Tetris could be probably considered the most influential puzzle title among the public and it is widely known. And, still, it is hard to consider Tetris a good puzzle game, as it relies notably on the players’ reflexes and coordination over the strategy or the solution (that is actually non-existent, as the player inevitably dies). However, as Jesper Juul [20] points out in his story of tile-matching games, Tetris and Chain-Shot! (also known as SameGame) could be considered the predecessors and direct influences of all tile-matching games.

— Marçal Mora-Cantallops, Transhistorical perspective of the puzzle video game genre [1]

Specifically, a frequently used puzzle game in these studies is Tetris. Arguably, the main cognitive demand in this game is mental rotation and spatial visualization. It has been demonstrated that transfer as a result of Tetris training is specific to mental rotation tests (Boot et al., 2008; Okagaki & Frensch, 1994). Hence, Tetris may not represent a good candidate in training high-level executive function skills.

— Adam Oei, Playing a puzzle video game with changing requirements improves executive [2]

The 2nd article then cites Cut the Rope as a better example of a puzzle game.

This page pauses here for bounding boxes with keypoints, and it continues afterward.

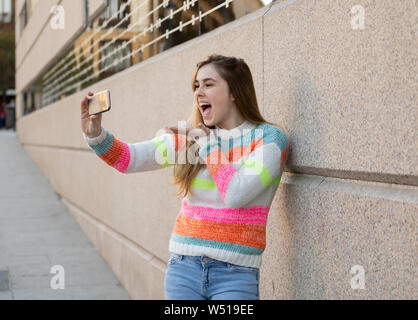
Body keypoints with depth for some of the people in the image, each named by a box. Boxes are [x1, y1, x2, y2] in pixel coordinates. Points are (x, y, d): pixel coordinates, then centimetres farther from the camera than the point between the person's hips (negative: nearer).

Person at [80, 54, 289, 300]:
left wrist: (207, 145, -8)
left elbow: (237, 195, -17)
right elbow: (129, 158, 0)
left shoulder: (269, 137, -5)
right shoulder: (187, 136, 8)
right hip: (183, 265, 4)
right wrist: (96, 135, -17)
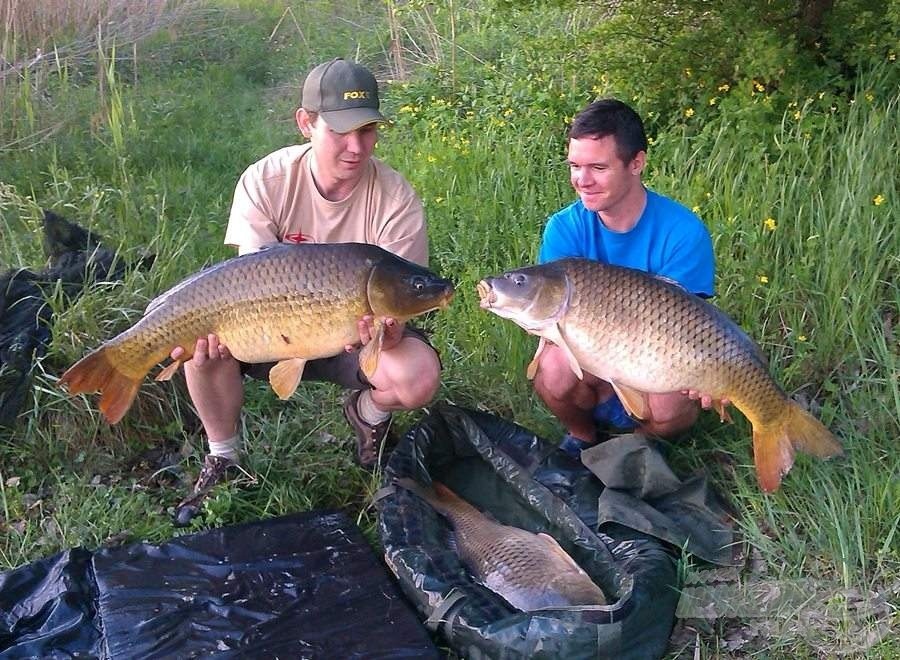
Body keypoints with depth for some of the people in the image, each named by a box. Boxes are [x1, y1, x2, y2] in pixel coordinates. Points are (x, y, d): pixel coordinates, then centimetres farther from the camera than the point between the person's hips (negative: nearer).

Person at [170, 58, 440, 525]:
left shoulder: (396, 199, -18)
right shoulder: (265, 182, -15)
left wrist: (389, 327, -42)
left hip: (357, 336, -1)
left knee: (419, 376, -31)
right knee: (202, 338, -27)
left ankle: (369, 414, 10)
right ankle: (222, 456, 3)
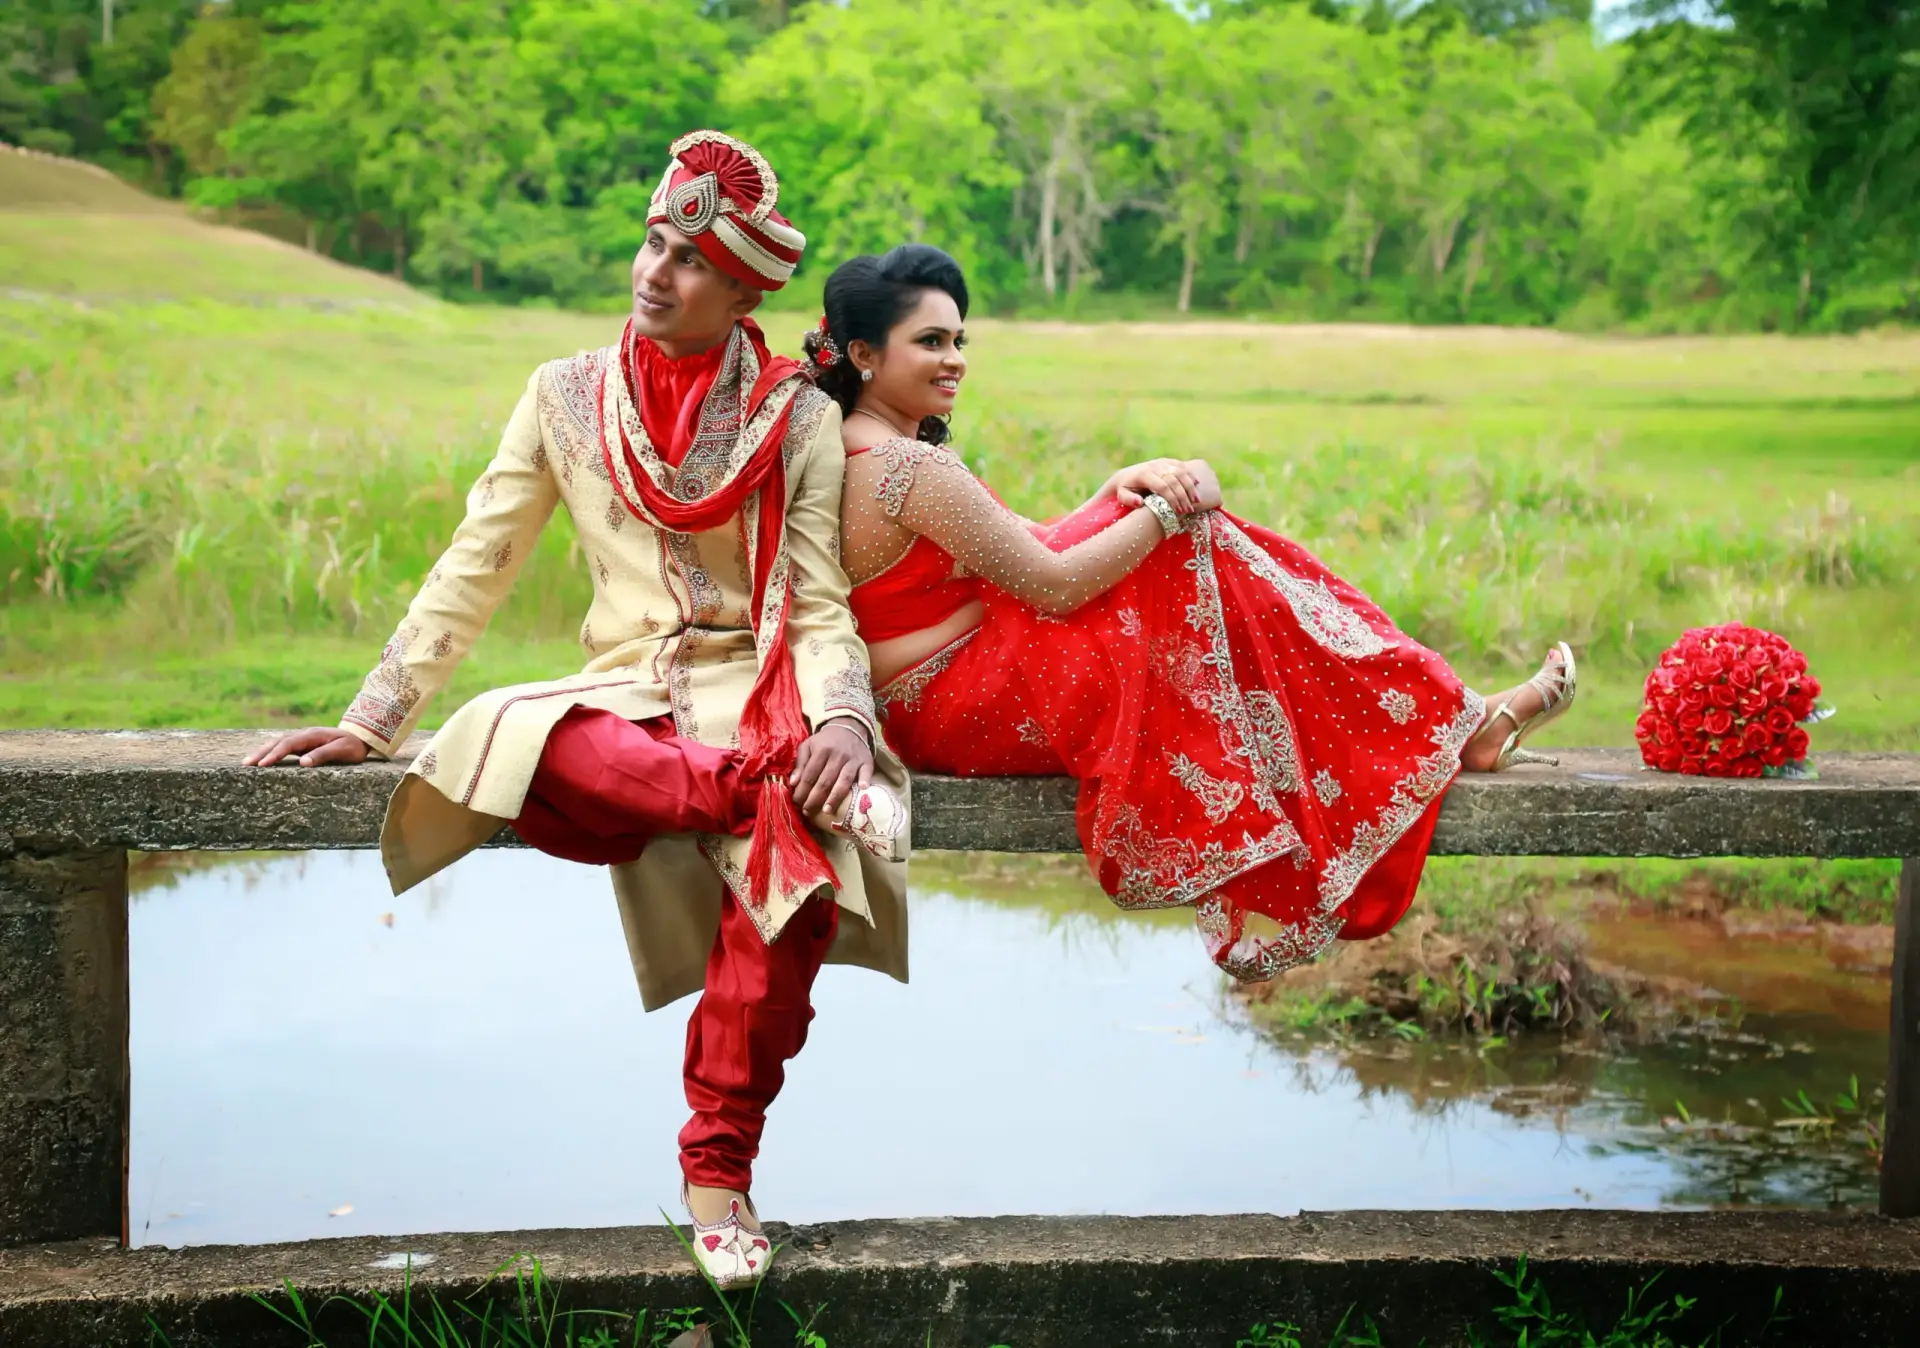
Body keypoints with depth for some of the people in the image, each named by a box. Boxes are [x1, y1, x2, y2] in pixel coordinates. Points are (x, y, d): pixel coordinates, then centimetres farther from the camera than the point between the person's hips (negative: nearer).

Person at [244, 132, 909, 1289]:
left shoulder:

They both assume that Tetris is a puzzle game due to historical categorization while also concluding that it is a poor example of a puzzle game or puzzle game mechanics. So I suppose that does somewhat answer my own question: It is a puzzle game due to historical classification, but it's a really poor example of one that has more characteristics of the action game genre. --HSukePup (talk) 16:45, 20 February 2020 (UTC)

  1. ^ Mora-Cantallops, Marçal (Aug 2018). "Transhistorical perspective of the puzzle video game genre". Conference: the 13th International Conference: 6. doi:10.1145/3235765.3235768.
  2. ^ Oei, Adam (Aug 2014). "Playing a puzzle video game with changing requirements improves executive". Computers in Human Behavior. 37: 6. doi:10.1016/j.chb.2014.04.046.